The company had had two direct competitors, Emplanet and GoldK, both
of Boston. Emplanet has decided not to service clients’ accounts,
and is now "just pure software," says Cody. "We were
competing
head to head," he says, but now "they’re recommending that
their clients come over to us." That will "almost double our
business," he says. As for GoldK, that company has raised $47
million — nearly 10 times as much as ExpertPlan has raised.
"They’re
still standing," says Cody, "but they have had lay-offs, and
a management shake-up."
Why is ExpertPlan moving ahead, when so many Internet companies are
already fading from memory? For starters, Cody brought deep experience
and numerous industry contacts to his venture. Then, rather than rent
a loft in Manhattan, he started in an incubator. He also chose to
target a small universe of customers.

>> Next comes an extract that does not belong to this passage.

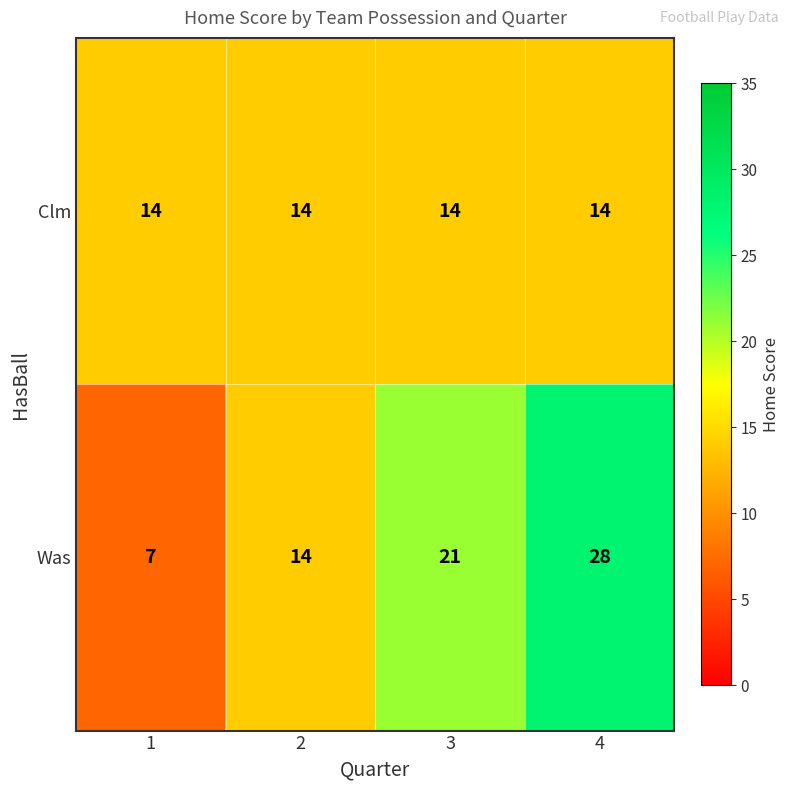

At which category is the sum across all series the highest?

4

While going after companies
directly would have cost a fortune in marketing dollars, going after
the financial advisors who serve them was a much more manageable task.
Or, as Cody says, "we don’t need to advertise at the Super
Bowl."
The company, which plans to add about 10 people this year, started
small, and is growing slowly. "We grow only as we need to
grow,"
says Cody. "We focused on the business, spent prudently, and stuck
to our model."
Cody also chose a deep niche, and one well-suited to the Internet.
The online 401(k) market, by some estimates, will reach $2 trillion
in assets by 2005. And while consumers balked at buying furniture,
furs, and even toys online — sending E-sellers of those items
into bankruptcy — few object to monitoring and tinkering with
their 401(k) plans over the Internet.
ExpertPlan helps financial advisors win business, saves employers
money, and gives employees greater control over their retirement
accounts.
It is a business that makes sense, and one that has been grown
sensibly.
Says Cody, "we’re happy."
— Kathleen McGinn Spring
Park 400, Suite 100, Cranbury 08512. Winthrop Cody, president.